In the end, 26 of us spent three hours ringing under David Harris’s direction. David more than lived up to his reputation, and kept us fully, eagerly engaged throughout the time. And since we had all already learned the music for Winter Workshop, and nearly everyone was ringing their originally-assigned positions, we were making music of a fairly high caliber! Two members of Sue’s church served as the “audience” for our final concert, we ordered pizza, and Sue provided salad and brownies.

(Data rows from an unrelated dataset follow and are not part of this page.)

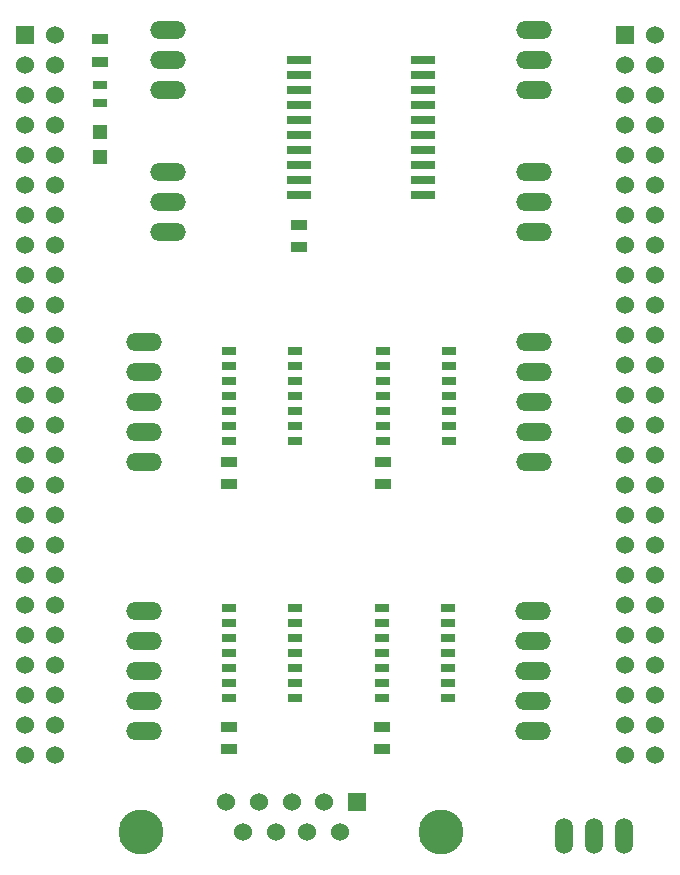
<source format=gts>
G04 (created by PCBNEW (2013-07-07 BZR 4022)-stable) date 01/03/2015 13:42:32*
%MOIN*%
G04 Gerber Fmt 3.4, Leading zero omitted, Abs format*
%FSLAX34Y34*%
G01*
G70*
G90*
G04 APERTURE LIST*
%ADD10C,0.00590551*%
%ADD11O,0.1187X0.0593*%
%ADD12R,0.06X0.06*%
%ADD13C,0.06*%
%ADD14R,0.055X0.035*%
%ADD15O,0.0593X0.1187*%
%ADD16C,0.15*%
%ADD17R,0.0787402X0.0275591*%
%ADD18R,0.05X0.025*%
%ADD19R,0.045X0.025*%
%ADD20R,0.0472X0.0472*%
G04 APERTURE END LIST*
G54D10*
G54D11*
X87775Y-57810D03*
X87775Y-56810D03*
X87775Y-55810D03*
X87775Y-54810D03*
X87775Y-53810D03*
G54D12*
X90838Y-34594D03*
G54D13*
X91838Y-34594D03*
X90838Y-39594D03*
X91838Y-35594D03*
X90838Y-40594D03*
X91838Y-36594D03*
X90838Y-41594D03*
X91838Y-37594D03*
X90838Y-42594D03*
X91838Y-38594D03*
X90838Y-43594D03*
X91838Y-39594D03*
X90838Y-44594D03*
X91838Y-40594D03*
X90838Y-45594D03*
X91838Y-41594D03*
X90838Y-46594D03*
X91838Y-42594D03*
X90838Y-47594D03*
X91838Y-43594D03*
X90838Y-48594D03*
X91838Y-44594D03*
X90838Y-49594D03*
X91838Y-45594D03*
X91838Y-46594D03*
X90838Y-50594D03*
X91838Y-47594D03*
X91838Y-49594D03*
X91838Y-50594D03*
X91838Y-51594D03*
X91838Y-52594D03*
X90838Y-51594D03*
X90838Y-52594D03*
X90838Y-35594D03*
X90838Y-36594D03*
X90838Y-37594D03*
X90838Y-38594D03*
X90838Y-53594D03*
X91838Y-53594D03*
X91838Y-48594D03*
X90838Y-54594D03*
X91838Y-54594D03*
X90838Y-55594D03*
X91838Y-55594D03*
X90838Y-56594D03*
X91838Y-56594D03*
X90838Y-57594D03*
X91838Y-57594D03*
X90838Y-58594D03*
X91838Y-58594D03*
G54D12*
X70838Y-34594D03*
G54D13*
X71838Y-34594D03*
X70838Y-39594D03*
X71838Y-35594D03*
X70838Y-40594D03*
X71838Y-36594D03*
X70838Y-41594D03*
X71838Y-37594D03*
X70838Y-42594D03*
X71838Y-38594D03*
X70838Y-43594D03*
X71838Y-39594D03*
X70838Y-44594D03*
X71838Y-40594D03*
X70838Y-45594D03*
X71838Y-41594D03*
X70838Y-46594D03*
X71838Y-42594D03*
X70838Y-47594D03*
X71838Y-43594D03*
X70838Y-48594D03*
X71838Y-44594D03*
X70838Y-49594D03*
X71838Y-45594D03*
X71838Y-46594D03*
X70838Y-50594D03*
X71838Y-47594D03*
X71838Y-49594D03*
X71838Y-50594D03*
X71838Y-51594D03*
X71838Y-52594D03*
X70838Y-51594D03*
X70838Y-52594D03*
X70838Y-35594D03*
X70838Y-36594D03*
X70838Y-37594D03*
X70838Y-38594D03*
X70838Y-53594D03*
X71838Y-53594D03*
X71838Y-48594D03*
X70838Y-54594D03*
X71838Y-54594D03*
X70838Y-55594D03*
X71838Y-55594D03*
X70838Y-56594D03*
X71838Y-56594D03*
X70838Y-57594D03*
X71838Y-57594D03*
X70838Y-58594D03*
X71838Y-58594D03*
G54D14*
X82760Y-48837D03*
X82760Y-49587D03*
X82740Y-57665D03*
X82740Y-58415D03*
X77620Y-57665D03*
X77620Y-58415D03*
X77640Y-48837D03*
X77640Y-49587D03*
X79980Y-40925D03*
X79980Y-41675D03*
X73340Y-35495D03*
X73340Y-34745D03*
G54D15*
X88800Y-61300D03*
X89800Y-61300D03*
X90800Y-61300D03*
G54D11*
X87795Y-36433D03*
X87795Y-35433D03*
X87795Y-34433D03*
X87795Y-41157D03*
X87795Y-40157D03*
X87795Y-39157D03*
X75590Y-36433D03*
X75590Y-35433D03*
X75590Y-34433D03*
X75590Y-41157D03*
X75590Y-40157D03*
X75590Y-39157D03*
G54D16*
X74690Y-61160D03*
X84690Y-61160D03*
G54D12*
X81890Y-60160D03*
G54D13*
X80790Y-60160D03*
X79740Y-60160D03*
X78640Y-60160D03*
X77540Y-60160D03*
X81340Y-61160D03*
X80240Y-61160D03*
X79190Y-61160D03*
X78090Y-61160D03*
G54D17*
X84106Y-39950D03*
X84106Y-39450D03*
X84106Y-38950D03*
X84106Y-38450D03*
X84106Y-37950D03*
X84106Y-37450D03*
X84106Y-36950D03*
X84106Y-36450D03*
X84106Y-35950D03*
X84106Y-35450D03*
X79973Y-35450D03*
X79973Y-35950D03*
X79973Y-36450D03*
X79973Y-36950D03*
X79973Y-37450D03*
X79973Y-37950D03*
X79973Y-38450D03*
X79973Y-38950D03*
X79973Y-39450D03*
X79973Y-39950D03*
G54D18*
X79840Y-48153D03*
X79840Y-47653D03*
X79840Y-47153D03*
X79840Y-46653D03*
X79840Y-46153D03*
X79840Y-45653D03*
X79840Y-45153D03*
X77640Y-45153D03*
X77640Y-45653D03*
X77640Y-46153D03*
X77640Y-46653D03*
X77640Y-47153D03*
X77640Y-47653D03*
X77640Y-48153D03*
X79820Y-56720D03*
X79820Y-56220D03*
X79820Y-55720D03*
X79820Y-55220D03*
X79820Y-54720D03*
X79820Y-54220D03*
X79820Y-53720D03*
X77620Y-53720D03*
X77620Y-54220D03*
X77620Y-54720D03*
X77620Y-55220D03*
X77620Y-55720D03*
X77620Y-56220D03*
X77620Y-56720D03*
X84938Y-56720D03*
X84938Y-56220D03*
X84938Y-55720D03*
X84938Y-55220D03*
X84938Y-54720D03*
X84938Y-54220D03*
X84938Y-53720D03*
X82738Y-53720D03*
X82738Y-54220D03*
X82738Y-54720D03*
X82738Y-55220D03*
X82738Y-55720D03*
X82738Y-56220D03*
X82738Y-56720D03*
X84958Y-48153D03*
X84958Y-47653D03*
X84958Y-47153D03*
X84958Y-46653D03*
X84958Y-46153D03*
X84958Y-45653D03*
X84958Y-45153D03*
X82758Y-45153D03*
X82758Y-45653D03*
X82758Y-46153D03*
X82758Y-46653D03*
X82758Y-47153D03*
X82758Y-47653D03*
X82758Y-48153D03*
G54D11*
X87795Y-48850D03*
X87795Y-47850D03*
X87795Y-46850D03*
X87795Y-45850D03*
X87795Y-44850D03*
X74803Y-53810D03*
X74803Y-54810D03*
X74803Y-55810D03*
X74803Y-56810D03*
X74803Y-57810D03*
X74803Y-44850D03*
X74803Y-45850D03*
X74803Y-46850D03*
X74803Y-47850D03*
X74803Y-48850D03*
G54D19*
X73320Y-36860D03*
X73320Y-36260D03*
G54D20*
X73320Y-37847D03*
X73320Y-38673D03*
M02*

</source>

So what are the takeaways from this Winter Workschoppe, besides just bragging that we pulled it off? Most importantly, it was a great reminder of the flexibility and determination that “bell people” routinely display. And this has set some other ideas in motion. With the comment, “If we can get David Harris to Winter Workschoppe on 36 hours’ notice, what CAN’T we do?”, Jennifer Stack created a Facebook group called “Randomly Bronze” as “a place to make pickup or planned events happen.” If you’re not yet a member of this group and are interested in causal opportunities to ring bronze-level repertoire more often, you should join! They’ve already held a rep reading event in New Hampshire in February, and are fielding a “bronze orphan” choir for MA Spring Ring on April 2. I’m excited and proud that Winter Workschoppe may have sparked extra opportunities for music-making. As David Harris said to us on that Friday evening, “This could only have happened in Area 1!” Go team!